GM and Ford are looking to cut labor cost that average $8 to $9 per hour higher than at Honda and Toyota. Fiat Chrysler would like to at least keep theirs from rising and remain stable.
The union is asking for pay raises including bumping up entry level pay to move newer workers into the middle class. Entry-level workers make $19.28 per hour while longtime workers are getting $29—a gap that must be bridged said UAW President Dennis Williams.
“Some of them are not part of the middle class like they should be,” said Williams referring to lower paid workers.
The union agreed to a two-tier wages to help with costs cuts in 2007, basically freezing hourly wages at 2005 rates.
“These negotiations will not be easy. But they are no more difficult than those we’ve had in the past,” said Williams. “We have a membership that has, because of the economy, had stagnant wages, and we plan to address that. We all plan to bridge that gap.”

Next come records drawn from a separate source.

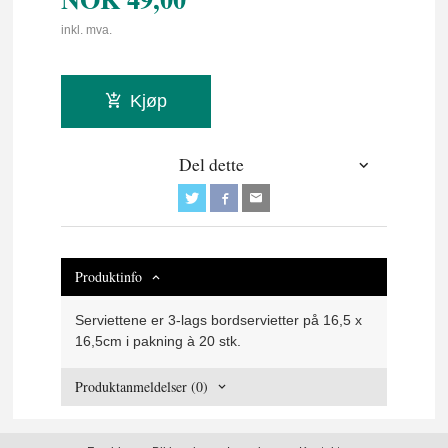
inkl. mva.
Kjøp
Del dette
Produktinfo
Serviettene er 3-lags bordservietter på 16,5 x
16,5cm i pakning à 20 stk.
Produktanmeldelser (0)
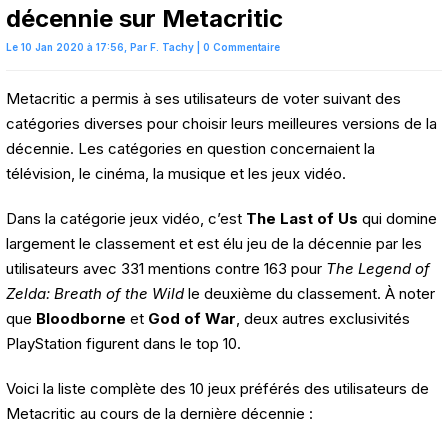
décennie sur Metacritic
Le 10 Jan 2020 à 17:56,
Par
F. Tachy
|
0 Commentaire
Metacritic a permis à ses utilisateurs de voter suivant des
catégories diverses pour choisir leurs meilleures versions de la
décennie. Les catégories en question concernaient la
télévision, le cinéma, la musique et les jeux vidéo.
Dans la catégorie jeux vidéo, c’est
The Last of Us
qui domine
largement le classement et est élu jeu de la décennie par les
utilisateurs avec 331 mentions contre 163 pour
The Legend of
Zelda: Breath of the Wild
le deuxième du classement. À noter
que
Bloodborne
et
God of War
, deux autres exclusivités
PlayStation figurent dans le top 10.
Voici la liste complète des 10 jeux préférés des utilisateurs de
Metacritic au cours de la dernière décennie :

The union is also asking for guarantees of job security as more automotive manufacturing jobs are moved to Mexico to take advantage of lower labor rates and the country’s free trade deals. Ford announced last week it will move production of the Ford Focus and C-Max to Mexico by 2018 and end production at the Wayne Assembly plant.
Health care is expected to be another issue hotly contended. UAW workers have enjoyed first-class health care benefits and increased deductions or higher premium payments are likely to be met with hostility by workers.
The current four-year labor agreements with GM, Ford, and Fiat Chrysler expire on Sept. 14 at midnight. This will be the first year since 2007 that the union has the right to strike although union officials will try to avoid it.
“To me a strike is failure,” Williams said. “I am not afraid of confrontation, but I don’t want one and our members don’t want one.”
Avoiding a strike would be good news for the steel industry. A prolonged strike could affect steel production and sale volumes during the industry’s own labor negotiations and during a time when mills are struggling to get pricing and sales back to normal.
“We must continue working as a team to put the customer first, protect the long-term health of the company, bolster shareholder value and strengthen job security,” said GM CEO Mary Barra. “The global competition is intense, but if we continue to collaborate, there are opportunities for growth that will benefit our employees and the business.”